Leave testing to others, WADA chief tells Major League Baseball

Major League Baseball needs to farm out its drug-testing program to an independent agency if it wants to regain credibility, the head of the World Anti-Doping Agency said Wednesday.
"The message to the average person is very clear: How can you trust in-house (testing)?" WADA president John Fahey said.
Despite a scathing review in the Mitchell Report, Major League Baseball wants to keep its current program largely intact, with commissioner Bud Selig arguing there is no need for a third party to get involved.
"If you really are serious about eliminating a problem in your sport," Fahey told reporters, "then you really could not argue against independent testing."
He said WADA stands ready to help to avoid any conflict of interest.
So far, Selig has said he wants to increase the independence of the MLB's doctor who runs the program.
Fahey said this did not go far enough and rejected the MLB argument that U.S. pro baseball needed a special approach because of its drawn-out season. Currently, players and owners jointly select an anti-doping program administrator.
"If you think about it holistically, over 570 sporting organizations in the world have committed to the code that WADA is responsible for," Fahey said at a symposium at the Olympic Museum. "There must be something good about it, something right about it.

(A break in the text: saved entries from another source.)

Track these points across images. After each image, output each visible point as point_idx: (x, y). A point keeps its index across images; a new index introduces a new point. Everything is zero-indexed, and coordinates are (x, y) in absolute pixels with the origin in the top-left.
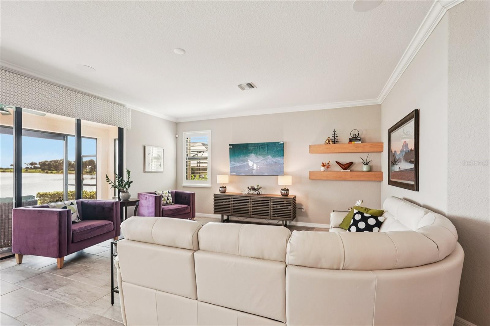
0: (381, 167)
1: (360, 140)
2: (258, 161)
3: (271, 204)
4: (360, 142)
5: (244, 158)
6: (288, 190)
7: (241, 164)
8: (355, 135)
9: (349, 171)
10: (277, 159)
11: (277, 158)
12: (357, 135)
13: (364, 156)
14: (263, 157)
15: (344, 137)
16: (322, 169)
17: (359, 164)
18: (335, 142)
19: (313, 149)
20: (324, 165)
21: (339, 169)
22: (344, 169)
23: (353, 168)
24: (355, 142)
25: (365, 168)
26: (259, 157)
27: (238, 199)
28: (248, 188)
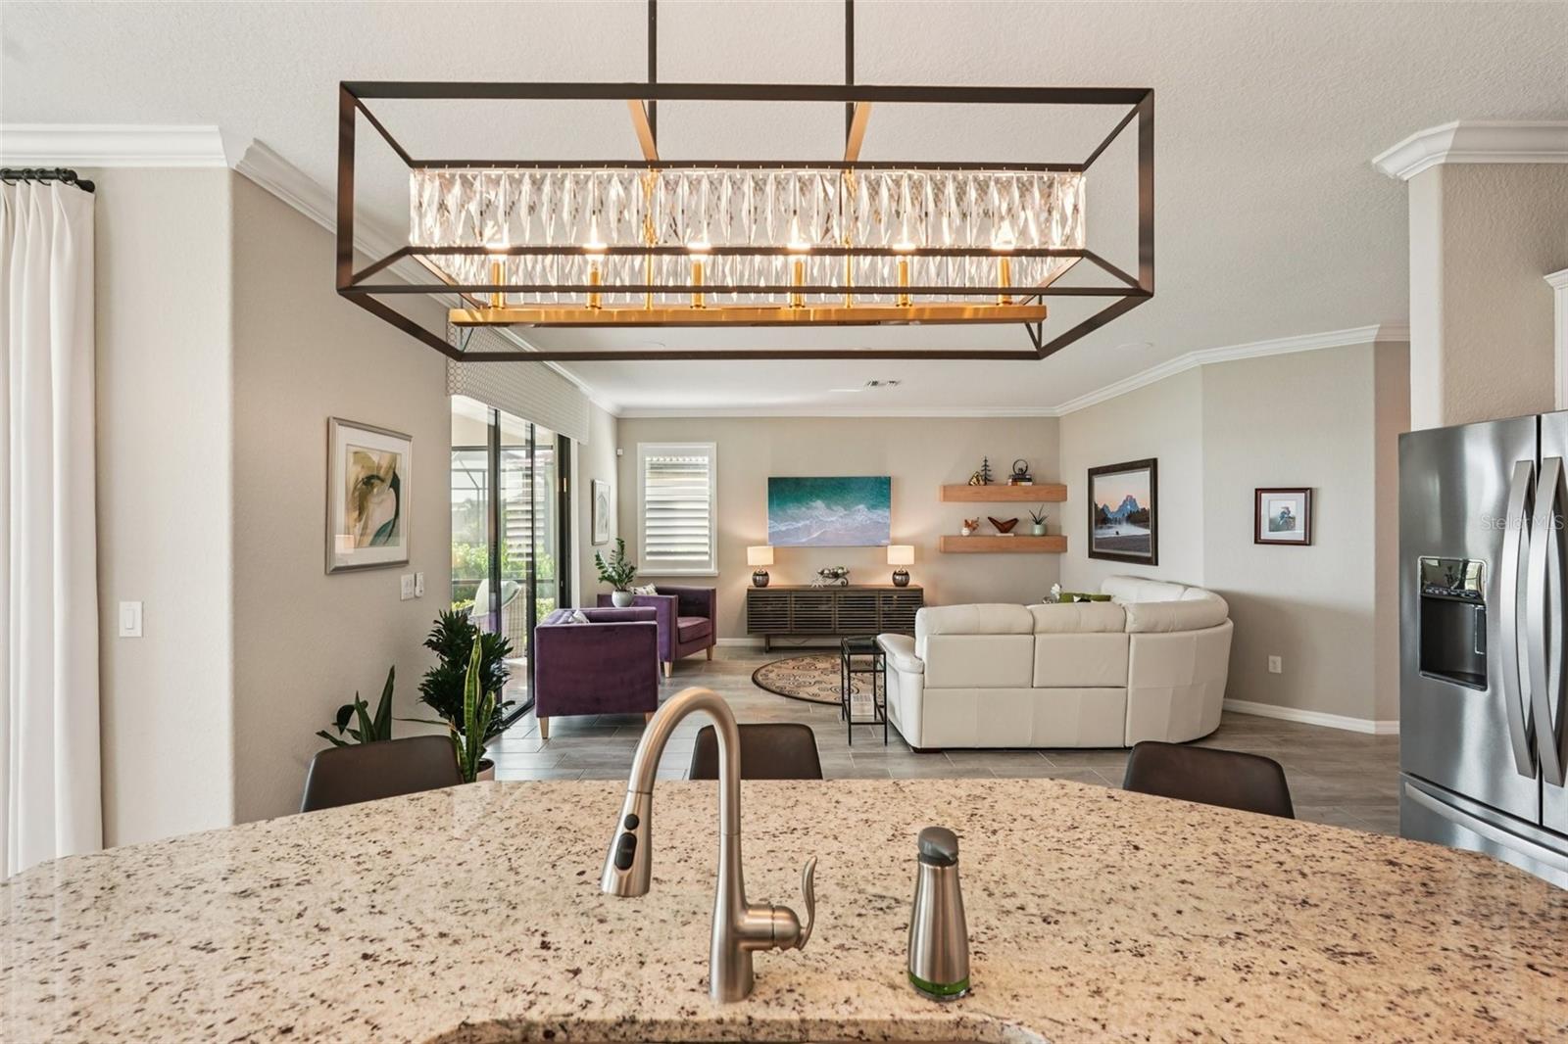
0: (1060, 527)
1: (1030, 480)
2: (833, 519)
3: (879, 603)
4: (1030, 483)
5: (797, 511)
6: (907, 574)
7: (790, 527)
8: (1022, 470)
9: (1012, 535)
10: (879, 515)
11: (880, 512)
12: (1024, 469)
13: (1035, 508)
14: (846, 510)
15: (1003, 473)
16: (965, 531)
17: (1026, 521)
18: (987, 480)
19: (949, 493)
20: (967, 524)
21: (993, 531)
22: (1002, 532)
23: (1018, 528)
24: (1023, 483)
25: (1038, 530)
26: (835, 508)
27: (804, 597)
28: (822, 573)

"Why not Major League Baseball? What is it about it that does not work for them? All these other sporting bodies say that it works. Adherence to that code surely isn't all that difficult."
Baseball and other U.S. pro leagues have been at odds with WADA in recent years because their programs are seen as inadequate to curtail doping. The Mitchell Report underscored that criticism.
Currently, each baseball player is tested within five days of arriving at spring training and is tested one additional time each year. There also are 600 random tests, of which up to 60 may be conducted during the offseason.
Beyond the frequency, Fahey insisted on a whole change in structure.
"Why would they not go to a third party? I am hopeful that they will recognize this," he said.
"We are available at WADA to work with them ... to bring the confidence that I am sure the fans of baseball actually want," he said.
Fahey, a former Australian finance minister, took over as WADA president this year. He succeeded senior Canadian Olympic official Dick Pound, who led WADA since its inception in 1999.